What to work on: Filter the data down to the lines that contain the string "Used", and copy each of those lines in full. Case counts.

____ Given entries

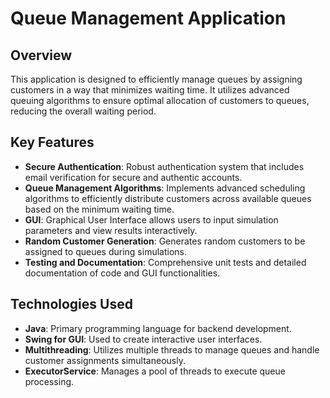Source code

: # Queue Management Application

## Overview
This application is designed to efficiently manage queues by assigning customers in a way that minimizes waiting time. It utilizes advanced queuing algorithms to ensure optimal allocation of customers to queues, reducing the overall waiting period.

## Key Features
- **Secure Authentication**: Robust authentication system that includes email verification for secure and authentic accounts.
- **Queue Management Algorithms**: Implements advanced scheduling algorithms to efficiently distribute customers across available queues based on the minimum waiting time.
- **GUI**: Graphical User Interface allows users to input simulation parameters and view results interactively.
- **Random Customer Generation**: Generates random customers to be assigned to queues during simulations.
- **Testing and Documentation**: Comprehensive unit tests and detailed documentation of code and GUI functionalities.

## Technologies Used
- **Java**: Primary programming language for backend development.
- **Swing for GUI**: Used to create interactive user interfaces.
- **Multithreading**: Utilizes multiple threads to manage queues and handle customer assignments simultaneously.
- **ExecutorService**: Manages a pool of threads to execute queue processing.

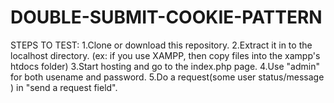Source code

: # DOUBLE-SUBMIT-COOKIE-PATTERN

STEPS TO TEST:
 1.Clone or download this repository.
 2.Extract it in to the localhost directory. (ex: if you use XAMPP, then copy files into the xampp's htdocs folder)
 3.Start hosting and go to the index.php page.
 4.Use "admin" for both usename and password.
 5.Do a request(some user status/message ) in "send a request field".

________

Response:
## Technologies Used
- **Swing for GUI**: Used to create interactive user interfaces.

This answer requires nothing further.